**EXTRACTED INFORMATION:**
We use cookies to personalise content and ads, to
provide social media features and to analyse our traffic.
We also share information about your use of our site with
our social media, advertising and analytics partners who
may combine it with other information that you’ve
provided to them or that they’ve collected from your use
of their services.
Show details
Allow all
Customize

**DIRECTIVE:**
Return exactly the lines in the records above, beginning with the one that holds "provided to them" and ending with the last.

**SOLUTION TO THIS EXERCISE:**
provided to them or that they’ve collected from your use
of their services.
Show details
Allow all
Customize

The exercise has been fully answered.